Dans le cas des très grandes plateformes en ligne et des très grands moteurs de recherche en ligne, la Commission disposera de pouvoirs directs de surveillance directe et de coercition et pourra imposer des amendes allant jusqu'à 6 % du chiffre d'affaires mondial d'un fournisseur de services dans les cas les plus graves et même demander à un tribunal une suspension temporaire des services de plateformes malhonnêtes qui refusent de s’acquitter d’obligations importantes et mettent ainsi en danger la vie et la sécurité des personnes.
2. Les principales implications pratiques du DMA
2.1 La principale nouveauté introduite par le DMA est le concept des « contrôleurs d'accès » : les acteurs clés dans le contexte de l'économie numérique.

LISTE DES TÂCHES:
• 1. D'après le texte sur le DMA, à combien peuvent s'élever au maximum les amendes que la Commission peut imposer à un fournisseur de services ?
• 2. Rédigez la suite du texte sur le DMA à partir de sa dernière phrase.
Les entrées proviennent d'une autre source.

ENTRÉES:
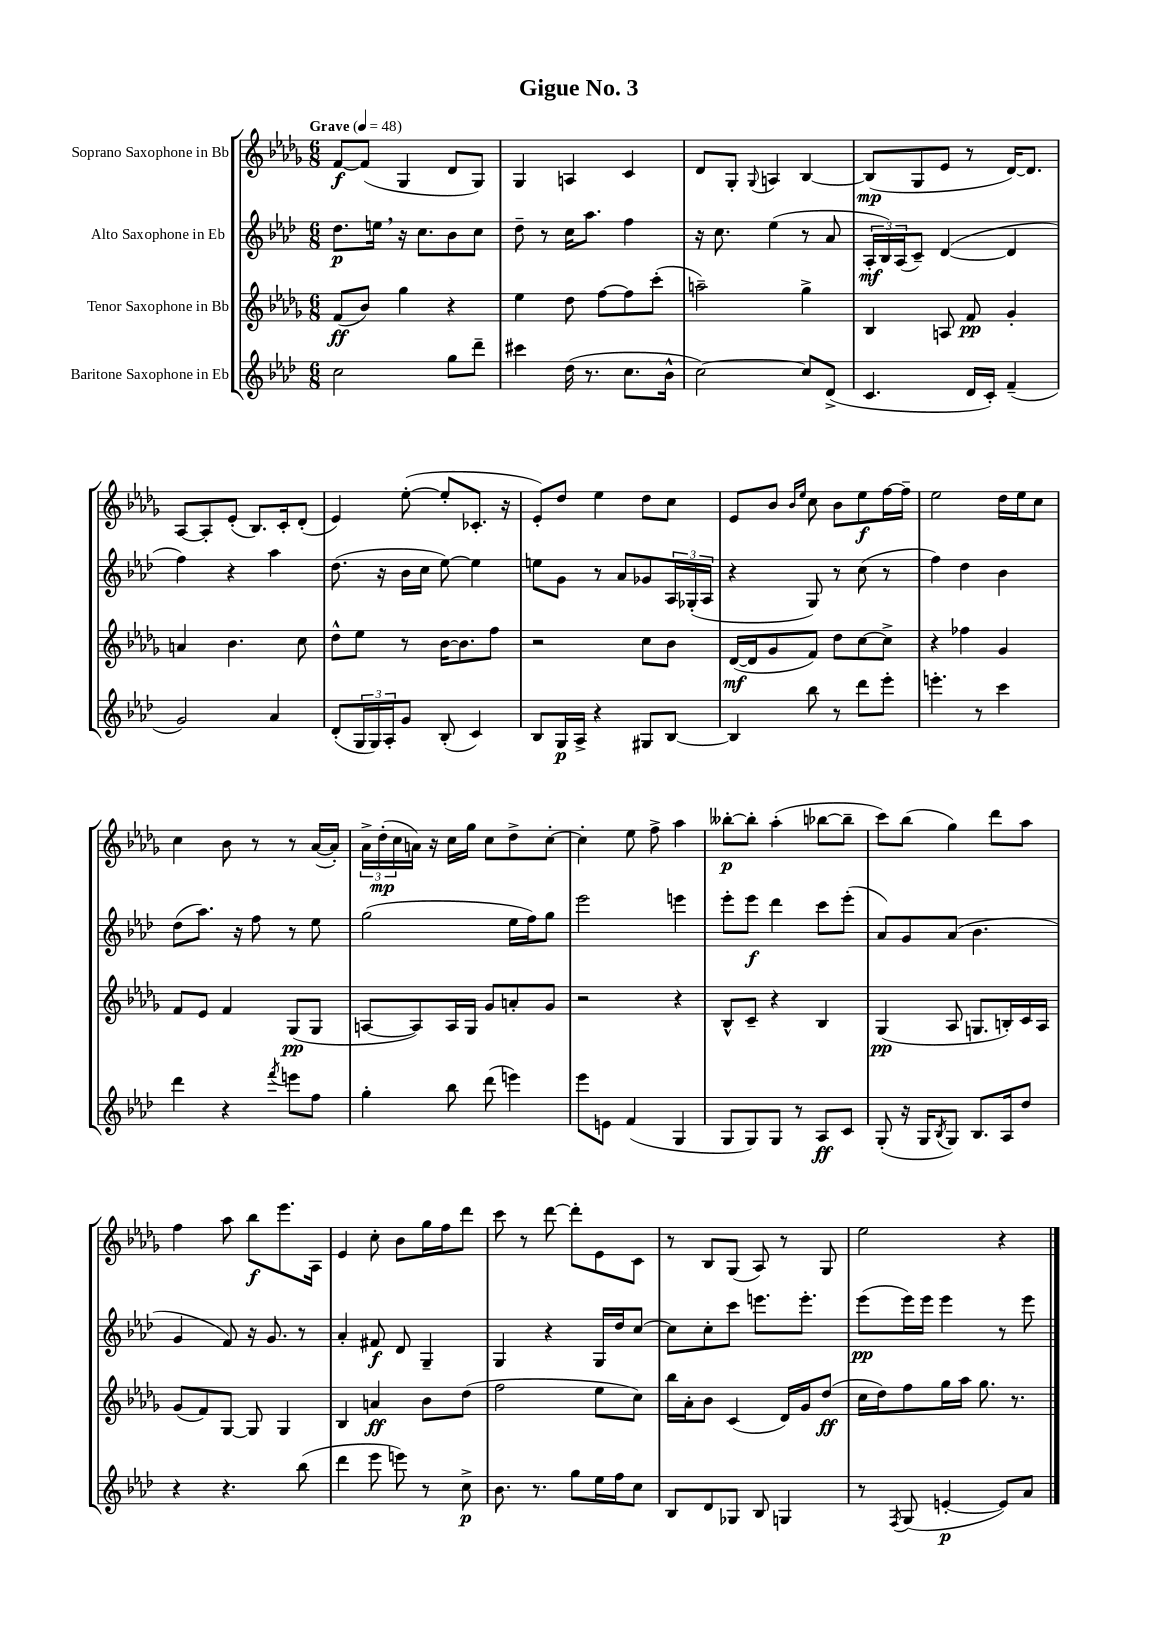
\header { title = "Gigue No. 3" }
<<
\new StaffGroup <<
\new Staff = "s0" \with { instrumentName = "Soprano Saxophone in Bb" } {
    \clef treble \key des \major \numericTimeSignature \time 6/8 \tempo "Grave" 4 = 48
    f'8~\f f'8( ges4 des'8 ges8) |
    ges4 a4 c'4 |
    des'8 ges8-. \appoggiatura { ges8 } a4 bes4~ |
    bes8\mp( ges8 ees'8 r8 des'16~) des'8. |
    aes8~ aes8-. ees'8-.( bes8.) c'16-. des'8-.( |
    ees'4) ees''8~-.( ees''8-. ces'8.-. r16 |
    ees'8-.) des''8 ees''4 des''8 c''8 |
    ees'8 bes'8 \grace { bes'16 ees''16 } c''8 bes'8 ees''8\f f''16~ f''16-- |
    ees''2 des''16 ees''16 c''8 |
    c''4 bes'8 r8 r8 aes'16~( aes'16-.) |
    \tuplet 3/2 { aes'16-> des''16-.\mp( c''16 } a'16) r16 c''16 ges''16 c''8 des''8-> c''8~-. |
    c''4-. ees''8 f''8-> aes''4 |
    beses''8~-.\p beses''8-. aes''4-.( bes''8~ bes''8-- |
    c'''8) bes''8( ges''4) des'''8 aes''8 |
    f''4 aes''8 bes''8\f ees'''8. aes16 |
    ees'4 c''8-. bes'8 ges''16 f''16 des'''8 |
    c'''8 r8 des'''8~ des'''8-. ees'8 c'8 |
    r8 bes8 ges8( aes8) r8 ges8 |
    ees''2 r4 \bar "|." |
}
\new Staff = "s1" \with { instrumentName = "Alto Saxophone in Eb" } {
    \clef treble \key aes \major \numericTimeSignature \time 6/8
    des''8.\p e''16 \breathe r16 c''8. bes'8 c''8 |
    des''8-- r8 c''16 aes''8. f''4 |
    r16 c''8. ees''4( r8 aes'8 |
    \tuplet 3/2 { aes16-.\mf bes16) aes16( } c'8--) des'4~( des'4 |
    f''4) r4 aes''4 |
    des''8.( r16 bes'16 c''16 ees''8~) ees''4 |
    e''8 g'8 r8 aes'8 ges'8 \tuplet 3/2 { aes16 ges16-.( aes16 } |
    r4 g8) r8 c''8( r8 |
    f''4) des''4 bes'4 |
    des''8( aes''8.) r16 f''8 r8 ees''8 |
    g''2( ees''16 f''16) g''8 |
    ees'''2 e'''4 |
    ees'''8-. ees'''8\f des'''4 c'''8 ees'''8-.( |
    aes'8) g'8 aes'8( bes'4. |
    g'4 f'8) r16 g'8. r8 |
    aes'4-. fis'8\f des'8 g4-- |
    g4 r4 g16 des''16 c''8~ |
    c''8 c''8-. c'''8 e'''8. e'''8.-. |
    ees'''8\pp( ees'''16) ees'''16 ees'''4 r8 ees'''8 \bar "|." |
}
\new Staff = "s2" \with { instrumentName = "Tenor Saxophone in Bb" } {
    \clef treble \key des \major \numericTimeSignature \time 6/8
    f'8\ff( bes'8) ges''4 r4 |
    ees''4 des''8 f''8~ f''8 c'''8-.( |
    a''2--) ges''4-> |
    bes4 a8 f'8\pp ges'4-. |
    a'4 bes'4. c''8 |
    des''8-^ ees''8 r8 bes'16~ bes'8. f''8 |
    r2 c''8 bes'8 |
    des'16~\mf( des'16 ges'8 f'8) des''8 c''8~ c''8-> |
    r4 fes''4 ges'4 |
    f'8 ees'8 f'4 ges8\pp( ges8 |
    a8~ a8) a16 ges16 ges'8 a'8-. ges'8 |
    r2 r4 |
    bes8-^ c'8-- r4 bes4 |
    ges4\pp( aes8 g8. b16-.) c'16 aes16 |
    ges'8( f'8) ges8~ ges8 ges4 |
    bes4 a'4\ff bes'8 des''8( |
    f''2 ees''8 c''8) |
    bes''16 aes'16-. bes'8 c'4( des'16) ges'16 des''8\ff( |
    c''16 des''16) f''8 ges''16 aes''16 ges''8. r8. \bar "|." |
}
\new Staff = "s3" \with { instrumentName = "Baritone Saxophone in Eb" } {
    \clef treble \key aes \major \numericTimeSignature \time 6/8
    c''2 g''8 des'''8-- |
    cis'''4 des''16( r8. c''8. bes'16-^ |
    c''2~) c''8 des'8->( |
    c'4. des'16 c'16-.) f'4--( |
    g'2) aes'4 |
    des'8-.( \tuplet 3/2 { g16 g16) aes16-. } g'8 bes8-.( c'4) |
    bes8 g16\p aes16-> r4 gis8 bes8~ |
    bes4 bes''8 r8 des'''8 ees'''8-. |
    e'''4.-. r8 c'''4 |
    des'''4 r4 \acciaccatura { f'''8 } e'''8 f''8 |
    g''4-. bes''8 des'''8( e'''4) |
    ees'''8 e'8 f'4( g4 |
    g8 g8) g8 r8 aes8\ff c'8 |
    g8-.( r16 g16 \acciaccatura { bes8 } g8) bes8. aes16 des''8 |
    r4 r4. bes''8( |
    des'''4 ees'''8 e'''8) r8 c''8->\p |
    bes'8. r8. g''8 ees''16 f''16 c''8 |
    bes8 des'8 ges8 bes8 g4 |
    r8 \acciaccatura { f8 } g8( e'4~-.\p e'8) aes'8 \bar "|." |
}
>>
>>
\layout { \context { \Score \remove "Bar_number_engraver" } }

RÉPONSES PAR TÂCHE:
• 1. Jusqu'à 6 % de son chiffre d'affaires mondial, dans les cas les plus graves.

• 2.
Cela concerne non seulement Amazon, Alibaba et d'autres plateformes de marché similaires, mais aussi Apple avec son Appstore, Google avec son moteur de recherche dominant ou Facebook avec son énorme quantité d'informations sur ses utilisateurs. Ces contrôleurs d'accès se voient désormais imposer un certain nombre d'obligations et d'interdictions afin de rendre l'économie numérique accessible et libre pour tous.
Les entreprises doivent déterminer eux-mêmes si elles remplissent les conditions prévues par le règlement pour être considérées comme contrôleurs d’accès et fournir des informations à ce sujet à la Commission.
La Commission désignera ensuite, sur la base de ces informations ou après une étude de marché, comme contrôleur d’accès les entreprises qui qualifient en tant que telles.
Au plus tard six mois après avoir été désignée comme contrôleur d’accès, une entreprise doit se conformer aux obligations et aux interdictions prévues par le règlement.
Les plateformes en ligne établis en dehors de l'Union européenne qui proposent leurs services dans le marché unique mais qui n'y sont pas établis, sont tenus de désigner un représentant légal.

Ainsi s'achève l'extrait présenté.